A few weeks ago I went on a date with a guy. We'll call him The Flying Dutchman. We met on How about we? (A site I love, but not enough people are using!). We planned to meet up for a drink, but he obviously didn't get my dating memo (many of you know, I'm not a huge fan of dinner for a first date) and made plans for dinner. Fine... dinner it is.

A little about him: He is a few years younger (JUST turned 30), and acted young. No real life experience, wasn't much of a conversationalist, and answered questions instead of asking them. Don't get me wrong, he was a really nice guy, but someone I wanted to set up with someone else after the first 5 minutes into our date (which I did, btw. Blog on that coming soon!).

Back to dinner. I ordered a glass of wine ($9) and soup ($7). He had a beer ($6) and tacos ($18). As our conversation started to lack and I was running out of questions to ask the bill came. The waitress put it in between us. A few questions then began running through my head...
  1. Shouldn't a waitress know better? Give it to the guy and then let the girl offer to pay!
  2. Does paying for the bill have anything to do with who asks who out on the date?
  3. Is it okay to split the bill if you're just getting drinks, but who should pay when it's a full on dinner? Then, what happens who you order appetizers to go with your drinks on a whim?
After 15 minutes I gave up and reached for the bill. As I was reaching The Flying Dutchman beat me to it.

Him: Staring at the check for a good few 3 minutes without grabbing for his wallet.
Me: "Why don't we just split it?" I always offer!
Him: "Well, you had the soup and wine. With tip and tax that will be about $20. Cool?"
Me: "um, Ok." Damn me for being polite!

I guess it's better that he charged me for what I ate than just splitting it down the middle, but seriously, it was horrible. I'm thinking I might start a 30-something dating charm school for men. Lesson 1: Did you mother teach you NOTHING? Pay for the first date!

TASK REQUIREMENTS
[A] Reproduce the dating post from "3. Is it okay" up to and including "I always offer!".
[B] Answer these questions from the dating post:
(i) On which site did the writer meet The Flying Dutchman?
(ii) What did he order at dinner?
(iii) What amount did he say the writer's share would come to with tip and tax?

INFORMATION SUPPLIED
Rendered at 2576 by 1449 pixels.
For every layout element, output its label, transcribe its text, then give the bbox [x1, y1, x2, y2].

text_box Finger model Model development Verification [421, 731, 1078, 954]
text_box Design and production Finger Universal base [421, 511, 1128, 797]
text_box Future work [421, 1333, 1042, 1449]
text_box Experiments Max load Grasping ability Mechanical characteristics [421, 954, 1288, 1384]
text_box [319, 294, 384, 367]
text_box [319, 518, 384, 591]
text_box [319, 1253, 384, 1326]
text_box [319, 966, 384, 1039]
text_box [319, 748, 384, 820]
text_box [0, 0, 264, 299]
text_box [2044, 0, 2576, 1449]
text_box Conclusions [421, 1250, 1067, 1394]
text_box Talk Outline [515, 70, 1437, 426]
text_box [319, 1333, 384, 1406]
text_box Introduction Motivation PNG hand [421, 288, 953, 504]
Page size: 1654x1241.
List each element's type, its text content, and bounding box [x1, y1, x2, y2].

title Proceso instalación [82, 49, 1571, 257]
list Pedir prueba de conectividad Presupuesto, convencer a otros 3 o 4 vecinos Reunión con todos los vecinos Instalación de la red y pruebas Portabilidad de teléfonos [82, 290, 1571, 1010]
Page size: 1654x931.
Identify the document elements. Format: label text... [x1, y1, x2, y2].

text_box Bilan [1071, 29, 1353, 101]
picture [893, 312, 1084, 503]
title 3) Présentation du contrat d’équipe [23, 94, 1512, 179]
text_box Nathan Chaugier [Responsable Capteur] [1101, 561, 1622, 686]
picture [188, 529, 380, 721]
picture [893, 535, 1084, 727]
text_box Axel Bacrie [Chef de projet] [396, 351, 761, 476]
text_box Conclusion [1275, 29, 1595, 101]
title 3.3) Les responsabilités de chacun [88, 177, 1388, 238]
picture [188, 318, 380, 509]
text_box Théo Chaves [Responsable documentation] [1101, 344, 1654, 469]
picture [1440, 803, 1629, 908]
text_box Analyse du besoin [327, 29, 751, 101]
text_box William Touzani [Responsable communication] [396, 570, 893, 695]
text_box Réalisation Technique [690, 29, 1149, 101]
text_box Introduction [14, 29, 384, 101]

THE SOLUTIONS
[A]
3. Is it okay to split the bill if you're just getting drinks, but who should pay when it's a full on dinner? Then, what happens who you order appetizers to go with your drinks on a whim?
After 15 minutes I gave up and reached for the bill. As I was reaching The Flying Dutchman beat me to it.

Him: Staring at the check for a good few 3 minutes without grabbing for his wallet.
Me: "Why don't we just split it?" I always offer!

[B]
(i) How about we
(ii) A beer and tacos
(iii) About $20